The court may have been confused as to the connotation of the words "business compulsion" in paragraph XIII of the findings, when it said: "It is true that Robert II. Grant in renegotiating to obtain all parcels of the Korn property acted under business compulsion." By the use of the term, the trial judge may have meant to employ a common and nonlegal meaning of the words as above stated.
[4] The conclusion of the court below that defendants cannot be amerced in damages by reason of the renegotiated contract is sound. The evidence on this subject is not in conflict; considered as a whole it shows definitely that the final agreement between the parties was not the result of duress, or, as it is sometimes called, "business compulsion." An amendment of the findings is necessary in connection with the affirmance of the judgment. ( Tupman v. Haberkern, 208 Cal. 256 [ 280 P. 970]; Johndrow v. Thomas, 31 Cal.2d 202, 207-208 [ 187 P.2d 681]; People v. Good, 223 Cal.App.2d 298, 302 [ 35 Cal.Rptr. 825] ; Strodel v. Wilcox, 137 Cal.App.2d 781, 786 [ 291 P.2d 95]; Beyl v. Yasukochi, 135 Cal.App.2d 638, 640-641 [ 287 P.2d 863]; Luce v.
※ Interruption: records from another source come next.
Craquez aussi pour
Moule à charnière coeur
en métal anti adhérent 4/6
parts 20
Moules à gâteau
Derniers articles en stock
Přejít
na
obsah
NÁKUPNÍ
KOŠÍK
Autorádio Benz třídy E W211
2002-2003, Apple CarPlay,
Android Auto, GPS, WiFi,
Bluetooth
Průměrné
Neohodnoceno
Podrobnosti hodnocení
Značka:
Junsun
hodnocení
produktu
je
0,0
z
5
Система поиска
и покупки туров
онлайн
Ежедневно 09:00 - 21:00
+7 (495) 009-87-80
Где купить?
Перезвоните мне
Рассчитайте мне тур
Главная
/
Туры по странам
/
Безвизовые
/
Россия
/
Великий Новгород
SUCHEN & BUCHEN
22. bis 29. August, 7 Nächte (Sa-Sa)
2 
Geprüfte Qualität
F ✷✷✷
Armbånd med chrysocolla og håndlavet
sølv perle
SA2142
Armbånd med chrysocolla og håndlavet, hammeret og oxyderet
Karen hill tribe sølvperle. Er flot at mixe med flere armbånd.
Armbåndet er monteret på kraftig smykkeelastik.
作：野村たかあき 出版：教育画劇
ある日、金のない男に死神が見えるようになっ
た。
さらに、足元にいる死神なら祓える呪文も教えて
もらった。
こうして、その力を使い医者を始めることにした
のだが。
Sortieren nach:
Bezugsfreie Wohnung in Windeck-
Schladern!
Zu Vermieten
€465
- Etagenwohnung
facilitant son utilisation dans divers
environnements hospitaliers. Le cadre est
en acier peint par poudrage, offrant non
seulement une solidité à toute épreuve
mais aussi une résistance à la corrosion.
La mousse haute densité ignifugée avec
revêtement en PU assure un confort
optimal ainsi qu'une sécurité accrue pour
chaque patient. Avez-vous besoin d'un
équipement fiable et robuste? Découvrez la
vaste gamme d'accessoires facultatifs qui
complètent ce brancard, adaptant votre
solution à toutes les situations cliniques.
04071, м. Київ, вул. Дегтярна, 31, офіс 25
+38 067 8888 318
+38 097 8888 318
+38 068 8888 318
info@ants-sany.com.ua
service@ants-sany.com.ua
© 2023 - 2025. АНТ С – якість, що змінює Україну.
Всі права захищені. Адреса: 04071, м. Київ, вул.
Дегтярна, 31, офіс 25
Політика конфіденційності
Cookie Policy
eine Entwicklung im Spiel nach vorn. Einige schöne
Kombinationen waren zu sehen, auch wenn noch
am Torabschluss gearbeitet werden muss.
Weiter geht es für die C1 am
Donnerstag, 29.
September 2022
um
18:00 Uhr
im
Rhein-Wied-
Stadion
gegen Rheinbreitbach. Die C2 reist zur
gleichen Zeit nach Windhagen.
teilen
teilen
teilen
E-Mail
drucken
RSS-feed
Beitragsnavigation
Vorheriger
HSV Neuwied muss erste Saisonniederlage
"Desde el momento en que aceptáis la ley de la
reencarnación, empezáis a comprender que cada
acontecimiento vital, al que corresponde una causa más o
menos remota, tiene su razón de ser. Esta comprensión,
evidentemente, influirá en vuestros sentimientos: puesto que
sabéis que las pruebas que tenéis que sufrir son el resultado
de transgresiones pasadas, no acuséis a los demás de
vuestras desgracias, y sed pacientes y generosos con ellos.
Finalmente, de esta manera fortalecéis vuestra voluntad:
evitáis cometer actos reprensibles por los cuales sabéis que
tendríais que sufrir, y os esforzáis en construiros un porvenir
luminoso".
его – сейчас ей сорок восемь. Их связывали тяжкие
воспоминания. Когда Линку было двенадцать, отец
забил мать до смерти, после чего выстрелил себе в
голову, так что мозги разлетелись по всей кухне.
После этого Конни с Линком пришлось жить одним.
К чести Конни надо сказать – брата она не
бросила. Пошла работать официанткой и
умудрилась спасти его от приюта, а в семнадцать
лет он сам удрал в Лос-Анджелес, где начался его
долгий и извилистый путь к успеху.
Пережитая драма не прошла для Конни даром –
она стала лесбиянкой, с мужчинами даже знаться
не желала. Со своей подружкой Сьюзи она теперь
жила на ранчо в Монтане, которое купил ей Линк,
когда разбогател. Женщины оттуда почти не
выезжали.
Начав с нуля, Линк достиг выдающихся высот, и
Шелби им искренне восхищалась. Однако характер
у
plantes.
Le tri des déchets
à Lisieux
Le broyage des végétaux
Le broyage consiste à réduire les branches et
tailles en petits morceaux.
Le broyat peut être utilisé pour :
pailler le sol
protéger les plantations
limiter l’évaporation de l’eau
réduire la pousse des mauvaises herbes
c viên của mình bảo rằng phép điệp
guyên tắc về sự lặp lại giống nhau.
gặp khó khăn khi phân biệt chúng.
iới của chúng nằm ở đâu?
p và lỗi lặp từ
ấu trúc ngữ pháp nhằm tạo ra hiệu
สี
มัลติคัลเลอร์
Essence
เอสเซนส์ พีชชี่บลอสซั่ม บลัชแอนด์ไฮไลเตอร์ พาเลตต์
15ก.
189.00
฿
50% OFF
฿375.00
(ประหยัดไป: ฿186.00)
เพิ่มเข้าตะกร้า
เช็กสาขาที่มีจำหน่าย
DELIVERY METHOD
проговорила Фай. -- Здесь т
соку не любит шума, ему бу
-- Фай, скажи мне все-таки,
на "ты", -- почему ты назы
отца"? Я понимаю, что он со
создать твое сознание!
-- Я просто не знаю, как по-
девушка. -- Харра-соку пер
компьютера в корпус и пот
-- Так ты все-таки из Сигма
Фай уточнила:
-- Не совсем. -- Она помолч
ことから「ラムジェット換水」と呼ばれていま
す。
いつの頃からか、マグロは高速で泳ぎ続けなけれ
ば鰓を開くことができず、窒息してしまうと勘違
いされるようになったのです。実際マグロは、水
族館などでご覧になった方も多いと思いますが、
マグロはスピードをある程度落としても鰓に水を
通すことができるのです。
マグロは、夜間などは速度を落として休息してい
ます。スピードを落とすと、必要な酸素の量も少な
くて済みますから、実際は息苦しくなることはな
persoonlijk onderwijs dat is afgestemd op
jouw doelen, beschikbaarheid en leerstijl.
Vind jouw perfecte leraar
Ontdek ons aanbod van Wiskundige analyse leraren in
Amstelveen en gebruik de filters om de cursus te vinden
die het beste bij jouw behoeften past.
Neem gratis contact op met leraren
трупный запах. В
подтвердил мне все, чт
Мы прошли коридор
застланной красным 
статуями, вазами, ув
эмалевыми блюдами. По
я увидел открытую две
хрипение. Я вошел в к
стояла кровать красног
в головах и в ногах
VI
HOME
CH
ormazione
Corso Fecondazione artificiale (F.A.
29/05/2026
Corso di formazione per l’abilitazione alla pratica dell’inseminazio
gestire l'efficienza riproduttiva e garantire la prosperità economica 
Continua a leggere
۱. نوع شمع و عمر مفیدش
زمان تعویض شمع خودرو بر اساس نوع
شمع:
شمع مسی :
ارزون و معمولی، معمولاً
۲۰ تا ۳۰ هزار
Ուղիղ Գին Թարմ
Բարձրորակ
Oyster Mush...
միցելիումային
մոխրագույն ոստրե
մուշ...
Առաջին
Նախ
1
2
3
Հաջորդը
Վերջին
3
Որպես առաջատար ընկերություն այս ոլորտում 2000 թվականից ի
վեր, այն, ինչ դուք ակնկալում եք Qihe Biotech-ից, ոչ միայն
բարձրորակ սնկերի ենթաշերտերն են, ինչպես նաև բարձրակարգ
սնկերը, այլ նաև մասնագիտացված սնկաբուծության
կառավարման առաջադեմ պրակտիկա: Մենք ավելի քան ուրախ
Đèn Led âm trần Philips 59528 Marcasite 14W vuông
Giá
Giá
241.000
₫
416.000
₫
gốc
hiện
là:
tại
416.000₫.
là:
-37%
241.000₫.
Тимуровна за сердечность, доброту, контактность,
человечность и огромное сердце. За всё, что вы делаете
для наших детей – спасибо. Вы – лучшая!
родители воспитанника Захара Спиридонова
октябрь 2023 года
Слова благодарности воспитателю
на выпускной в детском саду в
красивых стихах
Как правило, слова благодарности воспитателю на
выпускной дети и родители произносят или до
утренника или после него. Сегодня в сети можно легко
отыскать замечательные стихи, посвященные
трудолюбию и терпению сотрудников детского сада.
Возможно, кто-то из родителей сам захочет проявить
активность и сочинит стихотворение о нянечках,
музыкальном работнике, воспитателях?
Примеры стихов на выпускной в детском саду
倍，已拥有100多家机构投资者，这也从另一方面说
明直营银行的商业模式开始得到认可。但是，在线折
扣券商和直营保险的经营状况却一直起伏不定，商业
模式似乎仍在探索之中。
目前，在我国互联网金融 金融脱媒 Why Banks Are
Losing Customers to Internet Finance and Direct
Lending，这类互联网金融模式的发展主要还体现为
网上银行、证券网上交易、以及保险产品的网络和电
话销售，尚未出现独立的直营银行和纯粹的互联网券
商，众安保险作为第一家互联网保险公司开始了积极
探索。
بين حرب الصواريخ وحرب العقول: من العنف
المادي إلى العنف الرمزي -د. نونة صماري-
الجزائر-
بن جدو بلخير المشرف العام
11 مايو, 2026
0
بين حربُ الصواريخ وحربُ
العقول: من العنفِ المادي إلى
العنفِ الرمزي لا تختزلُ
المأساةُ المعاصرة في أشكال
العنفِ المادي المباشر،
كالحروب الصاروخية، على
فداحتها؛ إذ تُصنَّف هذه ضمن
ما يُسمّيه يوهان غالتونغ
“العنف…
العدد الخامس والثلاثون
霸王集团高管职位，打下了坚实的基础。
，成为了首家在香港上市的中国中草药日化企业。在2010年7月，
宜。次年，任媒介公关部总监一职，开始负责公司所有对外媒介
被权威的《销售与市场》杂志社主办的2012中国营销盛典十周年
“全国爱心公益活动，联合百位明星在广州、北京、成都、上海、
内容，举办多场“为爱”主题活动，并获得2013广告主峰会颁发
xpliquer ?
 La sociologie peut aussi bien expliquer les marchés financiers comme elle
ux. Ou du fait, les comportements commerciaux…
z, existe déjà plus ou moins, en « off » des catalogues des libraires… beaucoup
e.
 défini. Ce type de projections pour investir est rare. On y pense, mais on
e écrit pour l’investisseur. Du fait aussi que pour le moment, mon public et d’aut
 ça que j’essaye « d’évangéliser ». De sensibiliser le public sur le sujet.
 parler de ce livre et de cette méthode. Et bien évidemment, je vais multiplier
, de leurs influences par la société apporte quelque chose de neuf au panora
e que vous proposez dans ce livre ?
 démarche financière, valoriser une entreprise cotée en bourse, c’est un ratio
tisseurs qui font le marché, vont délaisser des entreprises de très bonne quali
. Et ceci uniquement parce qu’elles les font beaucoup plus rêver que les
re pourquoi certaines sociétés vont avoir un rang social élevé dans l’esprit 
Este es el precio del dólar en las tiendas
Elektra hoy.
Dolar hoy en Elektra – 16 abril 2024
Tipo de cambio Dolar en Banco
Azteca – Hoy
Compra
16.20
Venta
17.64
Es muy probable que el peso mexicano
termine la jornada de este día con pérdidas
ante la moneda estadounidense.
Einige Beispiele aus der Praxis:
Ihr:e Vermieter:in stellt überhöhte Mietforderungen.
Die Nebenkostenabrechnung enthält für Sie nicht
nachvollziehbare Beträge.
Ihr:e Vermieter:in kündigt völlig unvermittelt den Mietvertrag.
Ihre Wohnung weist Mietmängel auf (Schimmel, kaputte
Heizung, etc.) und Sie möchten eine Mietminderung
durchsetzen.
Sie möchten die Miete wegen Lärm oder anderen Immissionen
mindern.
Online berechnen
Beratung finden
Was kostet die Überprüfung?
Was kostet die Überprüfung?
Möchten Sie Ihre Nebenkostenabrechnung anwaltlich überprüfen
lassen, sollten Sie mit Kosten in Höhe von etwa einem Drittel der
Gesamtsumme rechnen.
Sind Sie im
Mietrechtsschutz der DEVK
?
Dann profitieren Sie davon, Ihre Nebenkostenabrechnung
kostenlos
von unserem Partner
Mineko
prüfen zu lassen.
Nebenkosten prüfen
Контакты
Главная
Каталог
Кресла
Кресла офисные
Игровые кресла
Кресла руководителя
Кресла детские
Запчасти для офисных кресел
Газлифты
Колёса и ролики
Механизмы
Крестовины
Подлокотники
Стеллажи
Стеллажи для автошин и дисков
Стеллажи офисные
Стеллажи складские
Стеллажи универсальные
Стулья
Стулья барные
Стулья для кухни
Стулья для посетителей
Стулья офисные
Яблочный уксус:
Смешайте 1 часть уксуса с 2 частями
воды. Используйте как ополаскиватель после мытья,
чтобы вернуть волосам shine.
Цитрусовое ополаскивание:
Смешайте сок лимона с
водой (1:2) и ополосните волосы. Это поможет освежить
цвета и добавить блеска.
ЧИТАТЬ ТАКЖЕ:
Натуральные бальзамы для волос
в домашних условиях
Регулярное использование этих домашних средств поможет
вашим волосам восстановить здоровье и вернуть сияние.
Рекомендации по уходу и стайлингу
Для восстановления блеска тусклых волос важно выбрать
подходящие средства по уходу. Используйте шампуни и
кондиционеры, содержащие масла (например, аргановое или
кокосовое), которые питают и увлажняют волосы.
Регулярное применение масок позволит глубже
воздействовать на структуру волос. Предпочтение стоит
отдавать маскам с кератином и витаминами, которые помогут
Sutton, 115 Cal.App.2d 428, 434-435 [ 252 P.2d 352]; People v. One 1949 Ford Tudor Sedan, 115 Cal.App.2d 157, 163 [ 251 P.2d 776]; Jud Whitehead Heater Co. v. Obler, 111 Cal.App.2d 861, 875 [ 248 P.2d 608]; Hucke v. Kader, 109 Cal.App.2d 224, 231 [ 240 P.2d 434]; Fitzsimmons v. Fitzsimmons, 72 Cal.App.2d 545, 549 [ 164 P.2d 934]; Cleverdon v. Gray, 62 Cal.App.2d 612, 620 [ 145 P.2d 95]; Klein v. Farmer, 57 Cal.App.2d 542, 548 [ 135 P.2d 21]; Cal. Const., art. VI, § 4 3/4; Code Civ. Proc., § 956a) The findings are amended as follows:
The second paragraph of finding XIII (page 29, lines 8 to 10 of the clerk's transcript) is corrected by the insertion of the word "not" before the word "true" to read: "It is not true that Robert H. Grant in renegotiating to obtain all parcels of the Korn property acted under business compulsion."
The judgment is affirmed.
Brown (Gerald), P.J., and Whelan, J., concurred.
A petition for a rehearing was denied May 24, 1965, and appellant's petition for a hearing by the Supreme Court was denied June 30, 1965.